### Text provided

Tuesday, March 11, 2014

Adventure of the Week: Infocom Sampler (1984)

I think I've misremembered slightly in the past, as in fact this was my first real encounter with a major publisher of interactive fiction -- the 1984 Infocom Sampler, including short excerpts from several games, along with a tutorial written specifically as an introduction.  I played this on the TRS-80 Color Computer back in the day -- oddly enough, this sampler was marketed and sold at Radio Shack stores, but the actual games were not.  They had to be mail-ordered directly from Infocom, and I suspect they didn't do particularly well on the Color Computer as a result -- I distinctly remember that, while Infocom games on store shelves had nicely printed labels for IBM PC, Apple II, etc., the CoCo "grey box" releases featured dot-matrix stickers.

The included excerpts are from seminal Infocom classics -- ZORK I, Planetfall, The Witness, and Infidel.  These games will be or have already been covered here in detail, so I'm going to focus on the tutorial section in this post and cover the demos briefly.  This isn't a substantial experience -- if memory serves, I bought this and played it through one summer afternoon back in the mid-1980s.  For this playthrough, I'm using the modern WinFrotz interpreter and a Z-machine file obtained at the IFArchive.

You won't be suffering much if you read beyond this point, as the Sampler is only meant to provide a taste of Infocom's products.  But there may be a few minor giveaways, so I'll pause here per usual to note that there might be...


The game opens up with a little brochure-speak, letting the user know what's ahead, before launching into the Tutorial.  We find ourselves in a Living Room, with an oak door, a mahogany door with a faded sign above, and a table with a brass lantern sitting on it.  Our goal, we are informed, is to catch a prized butterfly in the room behind the mahogany door, and we are given a number of helpful hints about how to interact with the sophisticated Infocom parser.

My first instinct is to GET LAMP, of course -- but as this is a tutorial and subject to pedagogical constraints, we have to first LOOK and then take INVENTORY, following quite a few specific orders before control is given over to us.  At least the Infocom sense of humor is in evidence: "Oh, well.  You weren't carrying anything to start with, but you might have been, so it's good to have checked."

### Job A
Duplicate the part of the Infocom Sampler post that begins at the words "Adventure of the" and stops after the words "featured dot-matrix stickers.".
### Job B
Answer these questions using the Infocom Sampler post:
(i) On which computer did the writer first play the Sampler?
(ii) Which four games supply the excerpts in the Sampler?
(iii) What goal does the tutorial give the player?
### Job C
Resume the Infocom Sampler post right after its final sentence.
The material that comes next is not needed.

### Source information
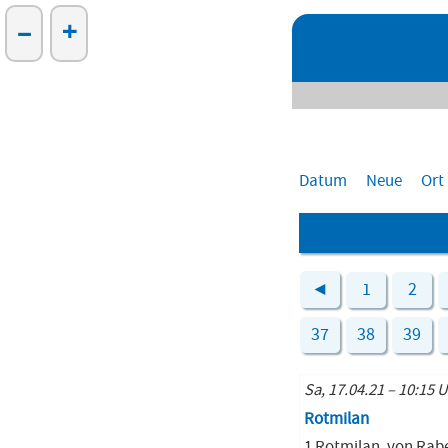
–
+
Datum
Neue
Ort
◄
1
2
37
38
39
Sa, 17.04.21 – 10:15 
Rotmilan
1 Rotmilan, von Ra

### Result A
Adventure of the Week: Infocom Sampler (1984)

I think I've misremembered slightly in the past, as in fact this was my first real encounter with a major publisher of interactive fiction -- the 1984 Infocom Sampler, including short excerpts from several games, along with a tutorial written specifically as an introduction.  I played this on the TRS-80 Color Computer back in the day -- oddly enough, this sampler was marketed and sold at Radio Shack stores, but the actual games were not.  They had to be mail-ordered directly from Infocom, and I suspect they didn't do particularly well on the Color Computer as a result -- I distinctly remember that, while Infocom games on store shelves had nicely printed labels for IBM PC, Apple II, etc., the CoCo "grey box" releases featured dot-matrix stickers.

### Result B
(i) The TRS-80 Color Computer.
(ii) ZORK I, Planetfall, The Witness, and Infidel.
(iii) To catch a prized butterfly in the room behind the mahogany door.

### Result C
Now we are marched to the east, where as we suspected It is pitch black.  You are likely to be eaten by a grue.  The tutorial commentary notes: Luckily, we have seen a lantern in the living room. As the main said, "Go west!"

A little more control is given to us at this point, but the tutorial's "suggestions" are still requirements -- I'd like to GET LAMP, which we can now do, and then READ SIGN, but we're advised to (Try sticking to sentences dealing with the lantern, which is useful if we're going to see anything in the closet.)  Sigh.

Now we can enter the dusty closet and acquire a butterfly net and a skeleton key -- at least we're allowed to TAKE ALL and not forced to pick up each item separately -- and now we can READ SIGN to learn: "Butterflies are free. Bring your net."  We UNLOCK MAHOGANY DOOR (and the tutorial explains that the parser has assumed the skeleton key should be used.)

Now we can open the mahogany door and head south into the Butterfly Room, where Flying around in graceful arcs is the most beautiful butterfly you have ever seen.  The tutorial hints that we should be careful not to let it get away, and SAVE is not supported in the Sampler, but just for fun I'll try to CATCH BUTTERFLY without closing the door.  And now the story is over, as the butterfly really and truly escapes, ending the game!

One gets the impression that Infocom was slightly on the defensive in an increasingly competitive adventure game market when this closing promotional text was written, as the closing text takes pains to explain why Infocom has "no pictures in our stories" and "why we don't simply translate works of popular fiction directly into interactive fiction" (this before Hitchhiker's Guide to the Galaxy was published, one guesses, though that wasn't really a direct conversion.)  It's interesting to see that the closing text mentions a number of platforms even more obscure than the TRS-80 Color Computer -- Infocom's highly portable Z-machine interpreter was also running officially on the HP 110 and 150, DEC Rainbow and DECmate, Osborne 1, Kaypro II, CP/M and TI Professional computers, and of course today various flavors of Frotz keep the original story files compatible with pretty much every device out there.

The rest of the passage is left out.